Ex-presidente dominicano chama prisões de caso Odebrecht de "show político"

Santo Domingo, 9 jun (EFE).- O ex-presidente da República Dominicana Hipólito Mejía classificou nesta sexta-feira como "show político" as prisões de acusados de corrupção no caso Odebrecht, entre eles dois de seus correligionários no Partido Revolucionário Moderno (PRM), os quais ele visitou nas dependências do Palácio da Justiça da Cidade Nova.

O ex-governante considerou "insólito" que no país "haja uma justiça assim".

Mejía fez estas declarações à imprensa após visitar o líder do PRM e ex-presidente do Senado, Andrés Bautista García, e o ex-vice-presidente executivo da Corporação Dominicana de Empresas Elétricas Estatais César Sánchez.

O juiz da Suprema Corte de Justiça, Francisco Ortega Polanco, decretou penas de prisão preventiva que vão de três meses a um ano para oito dos 14 acusados, entre eles o agora ex-ministro de Indústria e Comércio do governista Partido da Liberdade Dominicana (PLD), Temístocles Montás.

No caso dos membros do PRM visitados hoje por Mejía, Ortega decretou seis meses de prisão para Bautista, e para César Sánchez, três meses.

Além disso, foi determinada prisão domiciliar para dois dos acusados e fiança de 5 milhões de pesos (US$ 105,7 mil) para dois senadores do PLD e para um deputado do PRM, o principal da oposição.

Segundo o ex-governante, ele preferiu esperar que acontecesse a decisão das medidas de coerção para visitar os dois companheiros de partido, que estão à espera de serem levados para a prisão junto com os demais réus.
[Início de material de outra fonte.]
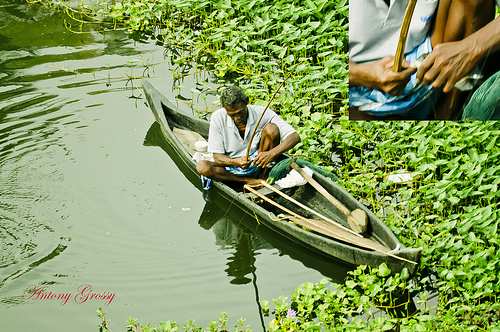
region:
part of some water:
[134, 265, 175, 310]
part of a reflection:
[230, 256, 266, 299]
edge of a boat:
[302, 215, 340, 264]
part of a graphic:
[60, 271, 121, 313]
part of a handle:
[275, 185, 298, 230]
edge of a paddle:
[351, 210, 373, 233]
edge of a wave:
[43, 213, 98, 272]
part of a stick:
[246, 275, 263, 295]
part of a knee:
[193, 155, 211, 176]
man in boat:
[190, 83, 318, 192]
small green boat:
[143, 77, 425, 277]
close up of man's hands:
[352, 37, 477, 99]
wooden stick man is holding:
[236, 52, 311, 162]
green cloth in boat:
[263, 154, 330, 180]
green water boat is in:
[3, 6, 355, 320]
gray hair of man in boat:
[217, 87, 257, 110]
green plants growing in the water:
[107, 0, 499, 322]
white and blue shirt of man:
[206, 106, 298, 172]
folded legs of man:
[205, 133, 286, 188]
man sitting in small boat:
[205, 78, 296, 191]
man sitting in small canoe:
[128, 82, 415, 274]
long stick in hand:
[384, 5, 424, 67]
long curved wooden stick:
[394, 2, 417, 68]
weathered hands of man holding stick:
[367, 38, 482, 98]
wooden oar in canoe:
[292, 163, 364, 234]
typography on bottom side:
[22, 274, 125, 321]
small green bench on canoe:
[249, 165, 304, 199]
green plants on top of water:
[236, 283, 401, 330]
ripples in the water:
[12, 13, 146, 160]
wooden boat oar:
[290, 157, 370, 233]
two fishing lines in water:
[217, 190, 250, 247]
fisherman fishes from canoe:
[136, 71, 420, 278]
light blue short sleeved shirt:
[208, 104, 293, 154]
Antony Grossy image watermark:
[20, 283, 117, 308]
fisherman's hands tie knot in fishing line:
[372, 42, 477, 97]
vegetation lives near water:
[139, 10, 318, 62]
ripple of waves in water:
[7, 47, 61, 164]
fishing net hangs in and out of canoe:
[265, 153, 336, 183]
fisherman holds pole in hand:
[238, 57, 302, 169]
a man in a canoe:
[127, 67, 431, 289]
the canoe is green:
[120, 55, 431, 290]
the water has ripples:
[1, 31, 203, 186]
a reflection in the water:
[190, 171, 291, 330]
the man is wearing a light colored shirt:
[198, 87, 307, 210]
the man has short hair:
[177, 74, 320, 221]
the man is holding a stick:
[189, 55, 306, 213]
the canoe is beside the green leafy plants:
[118, 18, 496, 330]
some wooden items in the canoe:
[240, 156, 420, 289]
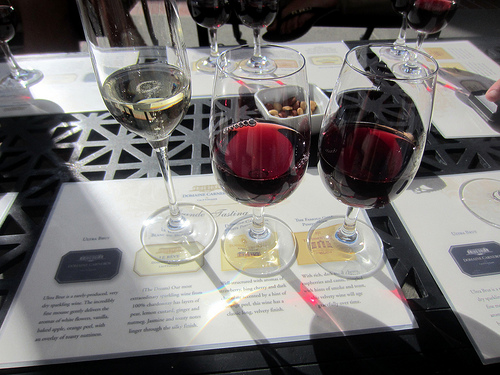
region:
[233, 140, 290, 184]
a glass with red wine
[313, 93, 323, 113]
a plate with nuts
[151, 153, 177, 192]
the neck of a glass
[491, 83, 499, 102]
the finger of a person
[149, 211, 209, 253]
the wine glass base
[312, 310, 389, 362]
the shadow of a wine glass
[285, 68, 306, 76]
the rim of a glass wine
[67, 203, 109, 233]
a mat supporting the glasses of wine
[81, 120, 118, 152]
a base holding the glasses of wine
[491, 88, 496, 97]
the finger nail of a person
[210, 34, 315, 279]
glass of red wine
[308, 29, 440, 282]
glass of red wine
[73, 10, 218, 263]
glass of white wine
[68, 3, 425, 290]
three glasses of wine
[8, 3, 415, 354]
three glasses of wine on a menu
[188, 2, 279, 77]
two glasses of wine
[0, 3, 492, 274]
several glasses of wine on table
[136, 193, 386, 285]
glass stems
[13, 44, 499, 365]
menus on table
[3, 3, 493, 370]
glasses of wine on table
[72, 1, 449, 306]
The wine glasses are on top of the menu.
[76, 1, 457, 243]
The glass of white wine is the first glass.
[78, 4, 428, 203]
The red wine glasses are next to the white wine.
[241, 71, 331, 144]
The bowl of nuts are on top of the table.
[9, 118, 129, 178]
The table is made of metal.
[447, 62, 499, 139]
The finger is touching the machine.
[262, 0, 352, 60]
The lady is wearing a black sandal.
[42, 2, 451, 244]
Only one glass of white wine is on the table.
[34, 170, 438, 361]
The menu is on top of the table.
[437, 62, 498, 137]
The machine is on top of the menu.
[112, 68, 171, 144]
Clear liquid in wine glass.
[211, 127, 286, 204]
Red wine in glass.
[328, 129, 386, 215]
Red wine in glass.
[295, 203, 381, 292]
Glass sitting on table.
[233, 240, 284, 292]
Glass sitting on table.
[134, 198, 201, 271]
Glass sitting on table.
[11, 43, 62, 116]
Wine glass across table.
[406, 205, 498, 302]
White paper on table.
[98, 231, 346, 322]
White paper on table.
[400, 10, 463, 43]
Red wine in glass on table.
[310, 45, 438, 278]
wine glass on table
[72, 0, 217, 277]
tall wine glass on table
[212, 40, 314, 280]
clear wine glass on table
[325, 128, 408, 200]
red wine inside of glass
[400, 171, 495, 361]
the restaurant's menu on the table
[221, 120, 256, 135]
bubbles in the wine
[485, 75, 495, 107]
a person's figertip at table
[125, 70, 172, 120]
white wine in the glass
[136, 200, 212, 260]
base of the wine glass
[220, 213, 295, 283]
base of the middle wine glass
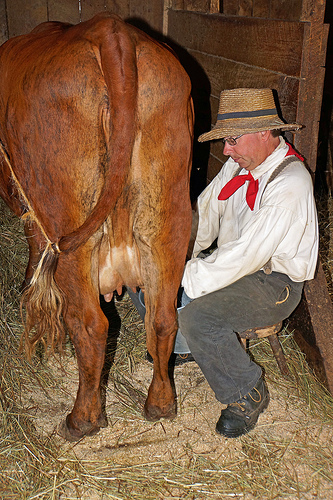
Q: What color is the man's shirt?
A: White.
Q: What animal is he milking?
A: A cow.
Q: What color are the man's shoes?
A: Black.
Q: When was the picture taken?
A: Daytime.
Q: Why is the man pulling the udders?
A: Milking the cow.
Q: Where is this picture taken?
A: A barn.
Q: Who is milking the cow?
A: A man.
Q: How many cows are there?
A: One.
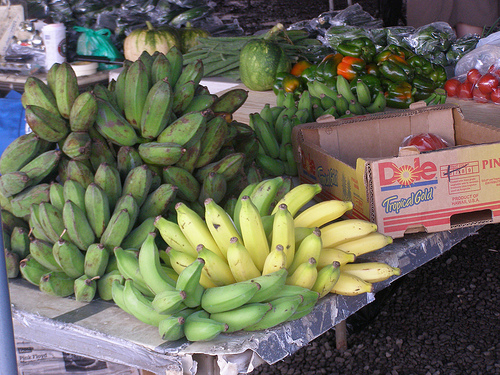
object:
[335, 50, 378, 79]
peppers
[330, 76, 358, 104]
bananas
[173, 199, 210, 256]
bananas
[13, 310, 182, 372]
edge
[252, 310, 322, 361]
edge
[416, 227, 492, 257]
edge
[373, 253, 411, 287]
edge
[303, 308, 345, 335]
edge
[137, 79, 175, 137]
bananas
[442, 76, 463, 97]
red tomatoes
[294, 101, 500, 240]
box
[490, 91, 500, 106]
tomatoes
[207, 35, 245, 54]
vegetables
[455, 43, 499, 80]
donuts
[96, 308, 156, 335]
top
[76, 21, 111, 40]
ribbon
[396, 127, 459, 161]
pepper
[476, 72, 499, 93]
tomato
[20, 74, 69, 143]
bananas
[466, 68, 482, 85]
tomato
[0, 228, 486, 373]
stand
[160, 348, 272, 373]
corner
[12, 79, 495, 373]
table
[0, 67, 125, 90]
table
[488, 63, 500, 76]
tomatoes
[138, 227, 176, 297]
bananas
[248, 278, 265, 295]
tip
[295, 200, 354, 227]
banana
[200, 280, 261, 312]
banana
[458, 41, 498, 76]
bag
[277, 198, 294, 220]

A construtora brasileira admitiu ter pagado US$ 92 milhões em propinas no país entre 2001 e 2014, período que abrange os mandatos de Hipólito Mejía, Leonel Fernández (2004 a 2012) e do atual governante, Danilo Medina, estes últimos do PLD.

Os pedidos de prisão foram feitos pouco depois de a República Dominicana receber do Brasil os dados sobre as propinas pagas pela Odebrecht no país, graças a um acordo entre o Ministério Público e a companhia, que deverá pagar US$ 184 milhões, o dobro do que deu em subornos para ganhar contratos de obras públicas entre 2001 e 2014.

Com este acordo de leniência, a Odebrecht se comprometeu a revelar os nomes dos beneficiados, em troca de seus funcionários não serem processados no país caribenho.